Now, compressors, for the most part, are going to be natural gas. They may have some electric compressors, but they have the right to charge you for that. They can charge you for the cost of the electricity to run the compressors, or they can-- what they do is they'll deduct the fuel that they use along that path.
Additionally, when there's some type of a maintenance or some type of operation where they actually have to vent the natural gas pipeline, they get to account for that, and the shippers have to make that up to them. And so, the way it's done is they withhold a certain percentage per path. So, for instance, in the case of our example, whatever the fuel deduction is to move gas from Oklahoma, the Midcontinent Region, to Chicago, the Iowa-Illinois Market Region, they have that in their tariff, and they will retain that much natural gas from you. So, we use terms like "Lost and Unaccounted for" because this is gas that, again, has been vented or, perhaps in some cases, has even leaked from the pipeline, and they really cannot quantify it exactly, but they also have what I mentioned is in terms of compressor fuel.
Now, further down in the NGPL tariff, you will see these fuel percentages. These are the charges of fuel that they have the right to retain. Now, again, getting back to our example, if you look under the Receipt Zone and you find the Midcontinent, and then you move over to the right, that's under the market, what they're saying is it costs them essentially 3.2% fuel to move the gas from Oklahoma to Chicago. In other words, their estimate is that they lose that much.

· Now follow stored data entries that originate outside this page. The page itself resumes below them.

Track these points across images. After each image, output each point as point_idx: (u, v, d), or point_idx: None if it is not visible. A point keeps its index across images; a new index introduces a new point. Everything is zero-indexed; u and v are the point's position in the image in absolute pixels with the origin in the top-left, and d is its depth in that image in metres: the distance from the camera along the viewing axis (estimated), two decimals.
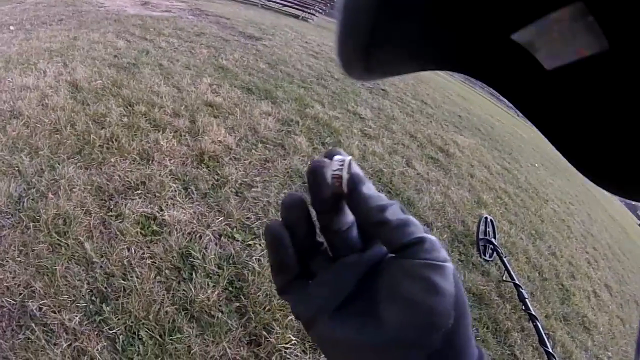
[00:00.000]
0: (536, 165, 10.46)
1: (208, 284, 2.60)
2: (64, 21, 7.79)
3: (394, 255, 0.38)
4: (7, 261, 2.40)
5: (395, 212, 0.37)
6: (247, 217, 3.30)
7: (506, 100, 0.33)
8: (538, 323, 3.47)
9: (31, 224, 2.66)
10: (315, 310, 0.39)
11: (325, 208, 0.40)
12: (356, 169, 0.39)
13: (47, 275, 2.38)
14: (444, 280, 0.34)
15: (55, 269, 2.40)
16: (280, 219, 0.41)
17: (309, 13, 21.38)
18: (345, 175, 0.38)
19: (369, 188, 0.38)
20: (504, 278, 4.03)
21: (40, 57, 5.25)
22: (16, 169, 3.10)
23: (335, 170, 0.38)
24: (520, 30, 0.25)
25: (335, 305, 0.39)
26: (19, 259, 2.44)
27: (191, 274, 2.64)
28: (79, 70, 4.96)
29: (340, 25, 0.28)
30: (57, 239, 2.60)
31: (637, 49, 0.22)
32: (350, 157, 0.39)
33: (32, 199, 2.87)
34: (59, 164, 3.23)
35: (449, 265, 0.35)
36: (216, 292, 2.56)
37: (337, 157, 0.39)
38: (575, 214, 8.34)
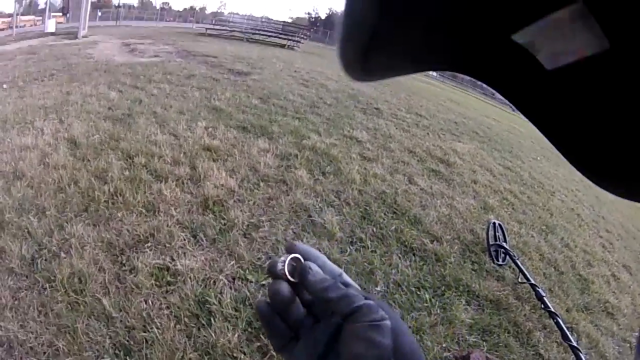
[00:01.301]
0: (538, 158, 10.41)
1: (227, 328, 2.60)
2: (55, 76, 7.92)
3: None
4: (27, 322, 2.42)
5: (335, 289, 0.46)
6: (258, 258, 3.31)
7: (503, 99, 0.34)
8: (559, 319, 3.41)
9: (47, 284, 2.68)
10: None
11: (285, 296, 0.50)
12: (306, 261, 0.51)
13: (69, 333, 2.39)
14: (381, 337, 0.42)
15: (77, 327, 2.41)
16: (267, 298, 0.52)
17: (294, 41, 21.62)
18: (287, 271, 0.50)
19: (314, 275, 0.48)
20: (519, 280, 3.99)
21: (36, 114, 5.33)
22: (26, 230, 3.14)
23: (280, 269, 0.50)
24: (520, 31, 0.25)
25: None
26: (39, 319, 2.45)
27: (210, 320, 2.65)
28: (76, 126, 5.04)
29: (341, 28, 0.28)
30: (75, 297, 2.62)
31: (637, 49, 0.23)
32: (291, 256, 0.51)
33: (45, 260, 2.90)
34: (67, 223, 3.27)
35: (386, 322, 0.43)
36: (236, 335, 2.56)
37: (281, 258, 0.51)
38: (584, 200, 8.18)
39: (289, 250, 0.52)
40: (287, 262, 0.50)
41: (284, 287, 0.50)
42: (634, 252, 6.67)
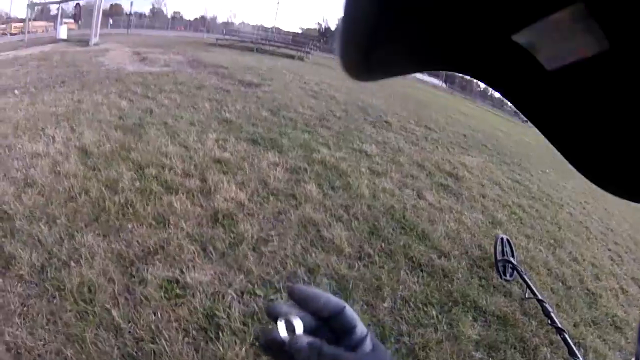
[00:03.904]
0: (547, 171, 10.35)
1: (235, 342, 2.61)
2: (66, 83, 7.97)
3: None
4: (36, 329, 2.43)
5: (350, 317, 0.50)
6: (267, 272, 3.32)
7: (512, 110, 0.35)
8: (566, 335, 3.39)
9: (56, 292, 2.70)
10: None
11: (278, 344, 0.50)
12: (292, 338, 0.49)
13: (77, 342, 2.40)
14: None
15: (85, 336, 2.42)
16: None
17: (304, 52, 21.71)
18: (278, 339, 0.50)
19: (298, 350, 0.47)
20: (526, 295, 3.97)
21: (47, 122, 5.39)
22: (36, 238, 3.16)
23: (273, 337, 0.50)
24: (521, 31, 0.25)
25: None
26: (47, 327, 2.47)
27: (218, 333, 2.66)
28: (87, 135, 5.08)
29: (341, 26, 0.29)
30: (84, 307, 2.63)
31: (637, 49, 0.23)
32: (280, 325, 0.50)
33: (55, 268, 2.91)
34: (77, 232, 3.29)
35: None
36: (244, 349, 2.57)
37: (278, 309, 0.52)
38: (592, 213, 8.11)
39: (290, 294, 0.53)
40: (278, 331, 0.50)
41: (276, 341, 0.50)
42: None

So, for our purposes, what happens is, let's say, for instance, you want to move 100,000 MMBtu's a day to Chicago. If you put 100,000 MMBtu's a day in Oklahoma, essentially you're only going to get about 997,000 delivered to Chicago because they're going to retain this 3.2%. The reason we need to know that is that is a cost. So, for instance, if we are buying 100,000 in Oklahoma, we're only going to be able to sell the 997,000 in Chicago. So we have to, in terms of our economics, we have to price that in.
Now here is just another pipeline that you can see with zonal rates. This is a pipeline company called Enable, and as you can see, they're all over Oklahoma and over Arkansas and parts of Louisiana. The reason I want to use them is because here is essentially their storage rates, so we can talk about storage. It's set up fairly similarly.
You can see here FSS, or Firm Storage Service, the Deliverability Fee. That's actually similar to the Firm Reservation Fee on a pipeline. You have to pay this to guarantee that, in fact, the gas can get to and from the facility when you need it. The Capacity Fee itself, this is the charge on the total capacity that you are asking to be reserved in their storage facility.
So, let's just say you want a bcf of space in their storage facility. They're going to charge you this 2.3 cents per month for that, and then the actual monthly storage fee is going to be about a penny and a half. And then, you see, they also have an INTERRUPTIBLE Storage Service as well.
So, this basically covers the transportation rates and storage rates, which, again, are part of the value chain, and we have to take those into consideration when we are actually transacting natural gas deals, either with the producer or with an end user. So, we know either what charges to add up from the wellhead forward to charge the end user, or if we have a price from the end user, all the costs to deduct going back to where then we have what we would call a netback price at the wellhead.